__Task directions__.
Reproduce each entry below exactly, without omitting any.

__Listed records__.
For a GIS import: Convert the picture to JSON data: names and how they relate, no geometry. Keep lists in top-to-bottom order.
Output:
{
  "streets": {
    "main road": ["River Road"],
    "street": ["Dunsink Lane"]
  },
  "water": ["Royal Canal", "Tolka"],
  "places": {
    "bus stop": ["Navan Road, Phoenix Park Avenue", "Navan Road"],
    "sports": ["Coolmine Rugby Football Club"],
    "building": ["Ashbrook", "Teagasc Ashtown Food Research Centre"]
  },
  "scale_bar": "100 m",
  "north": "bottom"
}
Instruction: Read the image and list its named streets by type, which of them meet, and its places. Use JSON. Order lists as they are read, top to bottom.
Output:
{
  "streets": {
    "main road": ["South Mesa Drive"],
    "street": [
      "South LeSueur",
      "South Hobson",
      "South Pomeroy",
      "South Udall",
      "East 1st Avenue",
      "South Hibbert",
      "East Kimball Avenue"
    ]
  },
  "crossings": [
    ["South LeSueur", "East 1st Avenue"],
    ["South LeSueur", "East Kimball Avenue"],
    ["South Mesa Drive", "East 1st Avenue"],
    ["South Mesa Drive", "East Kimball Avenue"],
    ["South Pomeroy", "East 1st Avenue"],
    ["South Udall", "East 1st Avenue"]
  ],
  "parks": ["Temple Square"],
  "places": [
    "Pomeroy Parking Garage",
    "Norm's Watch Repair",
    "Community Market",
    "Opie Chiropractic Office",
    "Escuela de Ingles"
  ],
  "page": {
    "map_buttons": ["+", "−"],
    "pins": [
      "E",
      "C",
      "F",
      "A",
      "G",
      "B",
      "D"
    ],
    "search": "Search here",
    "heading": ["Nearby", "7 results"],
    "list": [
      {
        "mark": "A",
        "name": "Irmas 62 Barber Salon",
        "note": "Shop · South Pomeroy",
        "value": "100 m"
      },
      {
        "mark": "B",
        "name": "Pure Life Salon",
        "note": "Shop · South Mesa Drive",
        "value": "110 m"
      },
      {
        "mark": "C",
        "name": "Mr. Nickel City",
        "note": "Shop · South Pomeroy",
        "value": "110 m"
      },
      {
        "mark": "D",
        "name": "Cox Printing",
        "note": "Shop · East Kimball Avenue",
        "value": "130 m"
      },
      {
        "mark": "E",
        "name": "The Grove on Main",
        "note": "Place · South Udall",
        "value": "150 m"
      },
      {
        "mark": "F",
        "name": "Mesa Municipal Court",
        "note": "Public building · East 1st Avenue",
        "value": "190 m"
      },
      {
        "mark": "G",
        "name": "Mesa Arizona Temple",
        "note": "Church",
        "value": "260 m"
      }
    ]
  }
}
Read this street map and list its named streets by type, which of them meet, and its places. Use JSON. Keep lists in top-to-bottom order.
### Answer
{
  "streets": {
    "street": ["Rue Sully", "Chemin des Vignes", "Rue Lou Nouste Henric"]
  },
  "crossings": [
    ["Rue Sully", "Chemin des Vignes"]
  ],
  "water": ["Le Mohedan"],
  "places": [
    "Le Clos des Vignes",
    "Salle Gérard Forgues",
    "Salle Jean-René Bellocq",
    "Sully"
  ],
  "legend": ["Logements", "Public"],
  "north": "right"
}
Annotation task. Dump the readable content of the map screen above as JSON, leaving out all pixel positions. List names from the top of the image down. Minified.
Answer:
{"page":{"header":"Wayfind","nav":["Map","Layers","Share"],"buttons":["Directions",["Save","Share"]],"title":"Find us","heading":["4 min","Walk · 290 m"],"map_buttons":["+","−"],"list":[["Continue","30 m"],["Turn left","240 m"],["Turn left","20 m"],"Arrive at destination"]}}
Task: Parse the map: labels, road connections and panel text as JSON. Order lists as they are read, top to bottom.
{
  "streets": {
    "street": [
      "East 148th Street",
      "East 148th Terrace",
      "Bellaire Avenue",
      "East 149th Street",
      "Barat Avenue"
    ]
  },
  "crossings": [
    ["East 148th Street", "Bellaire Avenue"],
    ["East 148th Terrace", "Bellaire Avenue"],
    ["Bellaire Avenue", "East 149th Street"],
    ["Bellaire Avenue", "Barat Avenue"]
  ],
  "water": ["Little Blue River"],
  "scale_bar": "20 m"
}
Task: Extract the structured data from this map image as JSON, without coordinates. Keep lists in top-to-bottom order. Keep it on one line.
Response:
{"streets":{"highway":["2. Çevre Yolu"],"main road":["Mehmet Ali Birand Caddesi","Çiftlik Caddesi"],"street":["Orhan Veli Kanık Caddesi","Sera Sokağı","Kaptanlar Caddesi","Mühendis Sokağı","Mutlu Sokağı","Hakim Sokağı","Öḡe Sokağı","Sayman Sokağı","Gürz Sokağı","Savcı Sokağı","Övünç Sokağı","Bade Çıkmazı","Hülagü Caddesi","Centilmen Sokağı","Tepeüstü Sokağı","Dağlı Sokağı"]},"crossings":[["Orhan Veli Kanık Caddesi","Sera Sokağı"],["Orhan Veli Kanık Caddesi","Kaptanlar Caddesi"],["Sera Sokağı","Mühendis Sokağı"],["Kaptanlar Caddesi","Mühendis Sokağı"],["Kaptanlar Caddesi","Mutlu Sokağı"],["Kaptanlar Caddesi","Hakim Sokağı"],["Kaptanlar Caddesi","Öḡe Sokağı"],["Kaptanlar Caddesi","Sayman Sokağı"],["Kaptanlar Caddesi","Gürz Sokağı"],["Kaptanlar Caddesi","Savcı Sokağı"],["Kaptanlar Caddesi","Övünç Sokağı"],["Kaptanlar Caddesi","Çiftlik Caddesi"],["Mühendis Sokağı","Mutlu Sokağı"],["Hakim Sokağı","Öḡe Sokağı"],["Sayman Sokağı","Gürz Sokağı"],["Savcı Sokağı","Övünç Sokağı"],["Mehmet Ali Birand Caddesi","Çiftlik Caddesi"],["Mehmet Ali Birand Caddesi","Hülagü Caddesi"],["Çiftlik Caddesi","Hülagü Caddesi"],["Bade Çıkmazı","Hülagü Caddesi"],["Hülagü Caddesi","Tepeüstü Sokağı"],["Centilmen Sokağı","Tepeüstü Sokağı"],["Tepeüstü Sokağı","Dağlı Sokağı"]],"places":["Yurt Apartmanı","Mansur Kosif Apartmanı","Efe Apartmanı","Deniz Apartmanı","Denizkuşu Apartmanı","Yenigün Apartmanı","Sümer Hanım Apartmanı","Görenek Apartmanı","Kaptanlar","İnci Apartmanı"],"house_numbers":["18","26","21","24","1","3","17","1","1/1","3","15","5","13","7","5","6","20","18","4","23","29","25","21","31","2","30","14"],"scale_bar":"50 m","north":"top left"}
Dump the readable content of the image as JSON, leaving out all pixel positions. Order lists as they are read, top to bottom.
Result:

__Answer section__.
For a GIS import: Convert the picture to JSON data: names and how they relate, no geometry. Keep lists in top-to-bottom order.
Output:
{
  "streets": {
    "main road": ["River Road"],
    "street": ["Dunsink Lane"]
  },
  "water": ["Royal Canal", "Tolka"],
  "places": {
    "bus stop": ["Navan Road, Phoenix Park Avenue", "Navan Road"],
    "sports": ["Coolmine Rugby Football Club"],
    "building": ["Ashbrook", "Teagasc Ashtown Food Research Centre"]
  },
  "scale_bar": "100 m",
  "north": "bottom"
}
Instruction: Read the image and list its named streets by type, which of them meet, and its places. Use JSON. Order lists as they are read, top to bottom.
Output:
{
  "streets": {
    "main road": ["South Mesa Drive"],
    "street": [
      "South LeSueur",
      "South Hobson",
      "South Pomeroy",
      "South Udall",
      "East 1st Avenue",
      "South Hibbert",
      "East Kimball Avenue"
    ]
  },
  "crossings": [
    ["South LeSueur", "East 1st Avenue"],
    ["South LeSueur", "East Kimball Avenue"],
    ["South Mesa Drive", "East 1st Avenue"],
    ["South Mesa Drive", "East Kimball Avenue"],
    ["South Pomeroy", "East 1st Avenue"],
    ["South Udall", "East 1st Avenue"]
  ],
  "parks": ["Temple Square"],
  "places": [
    "Pomeroy Parking Garage",
    "Norm's Watch Repair",
    "Community Market",
    "Opie Chiropractic Office",
    "Escuela de Ingles"
  ],
  "page": {
    "map_buttons": ["+", "−"],
    "pins": [
      "E",
      "C",
      "F",
      "A",
      "G",
      "B",
      "D"
    ],
    "search": "Search here",
    "heading": ["Nearby", "7 results"],
    "list": [
      {
        "mark": "A",
        "name": "Irmas 62 Barber Salon",
        "note": "Shop · South Pomeroy",
        "value": "100 m"
      },
      {
        "mark": "B",
        "name": "Pure Life Salon",
        "note": "Shop · South Mesa Drive",
        "value": "110 m"
      },
      {
        "mark": "C",
        "name": "Mr. Nickel City",
        "note": "Shop · South Pomeroy",
        "value": "110 m"
      },
      {
        "mark": "D",
        "name": "Cox Printing",
        "note": "Shop · East Kimball Avenue",
        "value": "130 m"
      },
      {
        "mark": "E",
        "name": "The Grove on Main",
        "note": "Place · South Udall",
        "value": "150 m"
      },
      {
        "mark": "F",
        "name": "Mesa Municipal Court",
        "note": "Public building · East 1st Avenue",
        "value": "190 m"
      },
      {
        "mark": "G",
        "name": "Mesa Arizona Temple",
        "note": "Church",
        "value": "260 m"
      }
    ]
  }
}
Read this street map and list its named streets by type, which of them meet, and its places. Use JSON. Keep lists in top-to-bottom order.
### Answer
{
  "streets": {
    "street": ["Rue Sully", "Chemin des Vignes", "Rue Lou Nouste Henric"]
  },
  "crossings": [
    ["Rue Sully", "Chemin des Vignes"]
  ],
  "water": ["Le Mohedan"],
  "places": [
    "Le Clos des Vignes",
    "Salle Gérard Forgues",
    "Salle Jean-René Bellocq",
    "Sully"
  ],
  "legend": ["Logements", "Public"],
  "north": "right"
}
Annotation task. Dump the readable content of the map screen above as JSON, leaving out all pixel positions. List names from the top of the image down. Minified.
Answer:
{"page":{"header":"Wayfind","nav":["Map","Layers","Share"],"buttons":["Directions",["Save","Share"]],"title":"Find us","heading":["4 min","Walk · 290 m"],"map_buttons":["+","−"],"list":[["Continue","30 m"],["Turn left","240 m"],["Turn left","20 m"],"Arrive at destination"]}}
Task: Parse the map: labels, road connections and panel text as JSON. Order lists as they are read, top to bottom.
{
  "streets": {
    "street": [
      "East 148th Street",
      "East 148th Terrace",
      "Bellaire Avenue",
      "East 149th Street",
      "Barat Avenue"
    ]
  },
  "crossings": [
    ["East 148th Street", "Bellaire Avenue"],
    ["East 148th Terrace", "Bellaire Avenue"],
    ["Bellaire Avenue", "East 149th Street"],
    ["Bellaire Avenue", "Barat Avenue"]
  ],
  "water": ["Little Blue River"],
  "scale_bar": "20 m"
}
Task: Extract the structured data from this map image as JSON, without coordinates. Keep lists in top-to-bottom order. Keep it on one line.
Response:
{"streets":{"highway":["2. Çevre Yolu"],"main road":["Mehmet Ali Birand Caddesi","Çiftlik Caddesi"],"street":["Orhan Veli Kanık Caddesi","Sera Sokağı","Kaptanlar Caddesi","Mühendis Sokağı","Mutlu Sokağı","Hakim Sokağı","Öḡe Sokağı","Sayman Sokağı","Gürz Sokağı","Savcı Sokağı","Övünç Sokağı","Bade Çıkmazı","Hülagü Caddesi","Centilmen Sokağı","Tepeüstü Sokağı","Dağlı Sokağı"]},"crossings":[["Orhan Veli Kanık Caddesi","Sera Sokağı"],["Orhan Veli Kanık Caddesi","Kaptanlar Caddesi"],["Sera Sokağı","Mühendis Sokağı"],["Kaptanlar Caddesi","Mühendis Sokağı"],["Kaptanlar Caddesi","Mutlu Sokağı"],["Kaptanlar Caddesi","Hakim Sokağı"],["Kaptanlar Caddesi","Öḡe Sokağı"],["Kaptanlar Caddesi","Sayman Sokağı"],["Kaptanlar Caddesi","Gürz Sokağı"],["Kaptanlar Caddesi","Savcı Sokağı"],["Kaptanlar Caddesi","Övünç Sokağı"],["Kaptanlar Caddesi","Çiftlik Caddesi"],["Mühendis Sokağı","Mutlu Sokağı"],["Hakim Sokağı","Öḡe Sokağı"],["Sayman Sokağı","Gürz Sokağı"],["Savcı Sokağı","Övünç Sokağı"],["Mehmet Ali Birand Caddesi","Çiftlik Caddesi"],["Mehmet Ali Birand Caddesi","Hülagü Caddesi"],["Çiftlik Caddesi","Hülagü Caddesi"],["Bade Çıkmazı","Hülagü Caddesi"],["Hülagü Caddesi","Tepeüstü Sokağı"],["Centilmen Sokağı","Tepeüstü Sokağı"],["Tepeüstü Sokağı","Dağlı Sokağı"]],"places":["Yurt Apartmanı","Mansur Kosif Apartmanı","Efe Apartmanı","Deniz Apartmanı","Denizkuşu Apartmanı","Yenigün Apartmanı","Sümer Hanım Apartmanı","Görenek Apartmanı","Kaptanlar","İnci Apartmanı"],"house_numbers":["18","26","21","24","1","3","17","1","1/1","3","15","5","13","7","5","6","20","18","4","23","29","25","21","31","2","30","14"],"scale_bar":"50 m","north":"top left"}
Dump the readable content of the image as JSON, leaving out all pixel positions. Order lists as they are read, top to bottom.
Result:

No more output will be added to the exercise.